▶ **Exercise directions**
Render the part of the entries that opens with the line containing "لكلمات الأغنيات. 2ــ ويُضاف إلى هذا ذك" and closes with the line containing "بليغ حمدى بطلة", both included, as a JSON list of strings with one string per line and blank lines left out.

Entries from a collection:
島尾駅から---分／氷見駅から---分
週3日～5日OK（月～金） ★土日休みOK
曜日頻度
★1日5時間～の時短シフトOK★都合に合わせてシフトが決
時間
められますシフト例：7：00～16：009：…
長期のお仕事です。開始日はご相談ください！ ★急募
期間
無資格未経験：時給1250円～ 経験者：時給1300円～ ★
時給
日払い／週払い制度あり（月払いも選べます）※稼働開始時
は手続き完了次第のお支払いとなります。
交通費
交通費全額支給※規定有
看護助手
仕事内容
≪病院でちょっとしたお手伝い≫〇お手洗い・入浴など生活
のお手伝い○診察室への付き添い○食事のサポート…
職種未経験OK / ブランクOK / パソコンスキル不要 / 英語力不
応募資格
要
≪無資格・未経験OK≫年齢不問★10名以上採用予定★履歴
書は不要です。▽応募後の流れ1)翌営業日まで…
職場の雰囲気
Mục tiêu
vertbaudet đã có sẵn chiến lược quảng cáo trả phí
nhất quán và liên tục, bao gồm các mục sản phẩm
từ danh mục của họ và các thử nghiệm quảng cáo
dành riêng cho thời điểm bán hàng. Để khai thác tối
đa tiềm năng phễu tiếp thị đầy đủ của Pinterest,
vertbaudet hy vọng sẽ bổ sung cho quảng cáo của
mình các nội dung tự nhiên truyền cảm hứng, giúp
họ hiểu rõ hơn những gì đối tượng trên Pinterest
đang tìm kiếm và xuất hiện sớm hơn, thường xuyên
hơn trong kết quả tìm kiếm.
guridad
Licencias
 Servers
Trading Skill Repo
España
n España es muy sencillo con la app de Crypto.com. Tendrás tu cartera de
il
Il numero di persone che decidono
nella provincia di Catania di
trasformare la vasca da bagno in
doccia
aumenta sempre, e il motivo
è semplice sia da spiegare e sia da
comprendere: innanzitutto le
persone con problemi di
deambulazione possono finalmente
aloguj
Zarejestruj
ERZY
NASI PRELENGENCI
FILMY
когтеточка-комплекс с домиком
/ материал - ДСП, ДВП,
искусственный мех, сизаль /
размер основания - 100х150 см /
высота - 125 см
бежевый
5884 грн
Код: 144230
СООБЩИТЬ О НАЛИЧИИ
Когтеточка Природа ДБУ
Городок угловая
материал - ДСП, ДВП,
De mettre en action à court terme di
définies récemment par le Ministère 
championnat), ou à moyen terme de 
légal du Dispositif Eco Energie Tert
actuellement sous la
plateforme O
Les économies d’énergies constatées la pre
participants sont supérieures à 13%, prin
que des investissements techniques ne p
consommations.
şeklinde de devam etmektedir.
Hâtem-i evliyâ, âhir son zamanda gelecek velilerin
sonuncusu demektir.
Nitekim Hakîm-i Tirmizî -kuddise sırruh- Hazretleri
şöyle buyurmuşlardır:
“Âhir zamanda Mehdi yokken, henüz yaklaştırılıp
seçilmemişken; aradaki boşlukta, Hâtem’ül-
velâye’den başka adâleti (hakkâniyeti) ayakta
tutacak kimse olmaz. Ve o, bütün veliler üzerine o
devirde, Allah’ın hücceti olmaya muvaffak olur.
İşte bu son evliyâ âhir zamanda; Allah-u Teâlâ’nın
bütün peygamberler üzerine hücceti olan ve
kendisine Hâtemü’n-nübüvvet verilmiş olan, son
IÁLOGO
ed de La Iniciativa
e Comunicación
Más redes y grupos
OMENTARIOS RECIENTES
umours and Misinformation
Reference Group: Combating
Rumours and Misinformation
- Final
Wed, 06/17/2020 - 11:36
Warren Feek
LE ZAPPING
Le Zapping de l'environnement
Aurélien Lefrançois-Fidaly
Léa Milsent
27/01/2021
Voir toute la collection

---

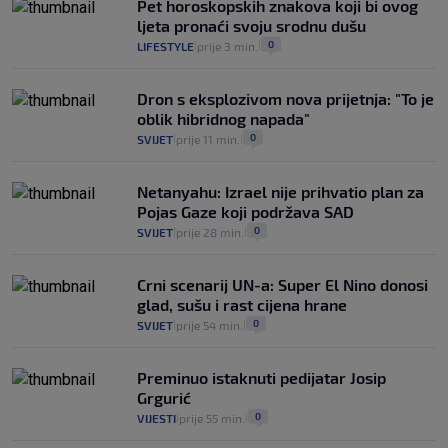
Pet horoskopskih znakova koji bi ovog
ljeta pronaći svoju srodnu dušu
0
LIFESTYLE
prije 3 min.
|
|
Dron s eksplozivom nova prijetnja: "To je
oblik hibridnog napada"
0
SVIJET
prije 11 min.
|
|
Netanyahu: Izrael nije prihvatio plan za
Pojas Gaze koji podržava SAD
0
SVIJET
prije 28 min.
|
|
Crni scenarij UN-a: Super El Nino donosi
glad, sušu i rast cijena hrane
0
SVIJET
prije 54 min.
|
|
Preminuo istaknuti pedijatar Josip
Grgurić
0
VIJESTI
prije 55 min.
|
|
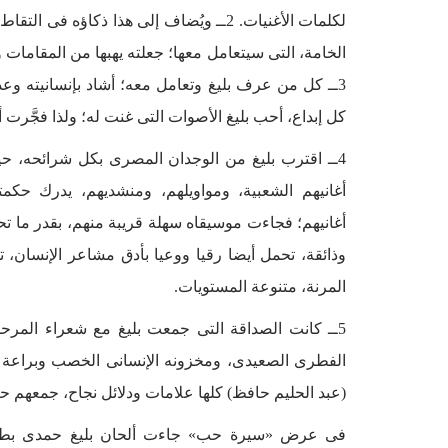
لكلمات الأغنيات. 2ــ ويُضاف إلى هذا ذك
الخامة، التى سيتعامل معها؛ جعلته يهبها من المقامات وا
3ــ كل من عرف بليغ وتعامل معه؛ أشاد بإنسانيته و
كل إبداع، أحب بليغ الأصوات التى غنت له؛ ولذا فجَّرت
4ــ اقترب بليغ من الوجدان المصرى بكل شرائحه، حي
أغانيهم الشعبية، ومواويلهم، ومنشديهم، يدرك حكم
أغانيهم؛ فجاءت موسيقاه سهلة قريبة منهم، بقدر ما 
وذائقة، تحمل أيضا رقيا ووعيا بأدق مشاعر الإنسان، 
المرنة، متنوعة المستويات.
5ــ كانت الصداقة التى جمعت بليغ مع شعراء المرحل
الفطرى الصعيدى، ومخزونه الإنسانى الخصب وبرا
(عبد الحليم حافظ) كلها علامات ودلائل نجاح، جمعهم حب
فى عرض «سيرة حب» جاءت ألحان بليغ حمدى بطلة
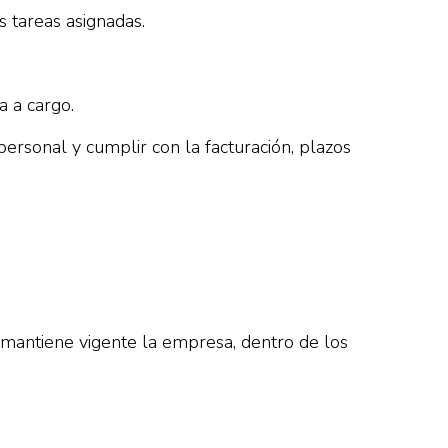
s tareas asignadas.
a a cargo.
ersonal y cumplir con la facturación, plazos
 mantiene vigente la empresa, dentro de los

==

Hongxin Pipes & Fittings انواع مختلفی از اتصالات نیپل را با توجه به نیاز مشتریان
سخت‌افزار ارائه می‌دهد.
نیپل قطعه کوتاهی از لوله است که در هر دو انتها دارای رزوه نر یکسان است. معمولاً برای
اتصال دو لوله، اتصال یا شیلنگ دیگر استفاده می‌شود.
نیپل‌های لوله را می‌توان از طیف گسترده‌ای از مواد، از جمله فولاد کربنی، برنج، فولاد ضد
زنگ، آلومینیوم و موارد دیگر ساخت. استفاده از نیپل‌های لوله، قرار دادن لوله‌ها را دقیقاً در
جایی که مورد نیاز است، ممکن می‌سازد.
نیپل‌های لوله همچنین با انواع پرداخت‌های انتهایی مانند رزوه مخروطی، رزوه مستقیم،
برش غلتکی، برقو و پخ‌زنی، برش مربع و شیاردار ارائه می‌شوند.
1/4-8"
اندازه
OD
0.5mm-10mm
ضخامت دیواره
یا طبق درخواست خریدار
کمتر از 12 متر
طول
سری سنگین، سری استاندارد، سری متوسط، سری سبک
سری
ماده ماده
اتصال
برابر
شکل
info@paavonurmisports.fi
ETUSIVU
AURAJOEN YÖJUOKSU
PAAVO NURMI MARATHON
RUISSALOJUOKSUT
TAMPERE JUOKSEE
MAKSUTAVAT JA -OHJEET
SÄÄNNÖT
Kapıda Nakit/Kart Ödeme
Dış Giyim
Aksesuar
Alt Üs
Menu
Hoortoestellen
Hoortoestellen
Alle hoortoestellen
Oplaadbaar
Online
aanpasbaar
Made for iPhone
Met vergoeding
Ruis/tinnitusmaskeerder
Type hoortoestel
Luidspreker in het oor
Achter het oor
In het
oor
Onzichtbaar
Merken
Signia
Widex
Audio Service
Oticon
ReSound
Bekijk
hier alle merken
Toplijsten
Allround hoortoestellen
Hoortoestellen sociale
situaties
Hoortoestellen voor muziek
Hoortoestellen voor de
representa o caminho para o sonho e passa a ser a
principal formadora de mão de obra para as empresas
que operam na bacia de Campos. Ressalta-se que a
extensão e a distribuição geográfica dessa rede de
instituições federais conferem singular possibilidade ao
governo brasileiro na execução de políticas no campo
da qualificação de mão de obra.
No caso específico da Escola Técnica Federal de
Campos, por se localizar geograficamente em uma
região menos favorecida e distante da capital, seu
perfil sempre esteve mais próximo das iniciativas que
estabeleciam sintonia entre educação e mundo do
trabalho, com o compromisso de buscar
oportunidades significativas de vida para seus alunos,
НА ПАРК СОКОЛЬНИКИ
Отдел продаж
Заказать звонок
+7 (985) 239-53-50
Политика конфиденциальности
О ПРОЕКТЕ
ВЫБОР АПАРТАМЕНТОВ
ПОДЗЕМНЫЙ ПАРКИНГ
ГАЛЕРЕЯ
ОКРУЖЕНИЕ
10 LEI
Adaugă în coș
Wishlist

▶ **Solved exercise**
[
  "لكلمات الأغنيات. 2ــ ويُضاف إلى هذا ذك",
  "الخامة، التى سيتعامل معها؛ جعلته يهبها من المقامات وا",
  "3ــ كل من عرف بليغ وتعامل معه؛ أشاد بإنسانيته و",
  "كل إبداع، أحب بليغ الأصوات التى غنت له؛ ولذا فجَّرت",
  "4ــ اقترب بليغ من الوجدان المصرى بكل شرائحه، حي",
  "أغانيهم الشعبية، ومواويلهم، ومنشديهم، يدرك حكم",
  "أغانيهم؛ فجاءت موسيقاه سهلة قريبة منهم، بقدر ما ",
  "وذائقة، تحمل أيضا رقيا ووعيا بأدق مشاعر الإنسان، ",
  "المرنة، متنوعة المستويات.",
  "5ــ كانت الصداقة التى جمعت بليغ مع شعراء المرحل",
  "الفطرى الصعيدى، ومخزونه الإنسانى الخصب وبرا",
  "(عبد الحليم حافظ) كلها علامات ودلائل نجاح، جمعهم حب",
  "فى عرض «سيرة حب» جاءت ألحان بليغ حمدى بطلة"
]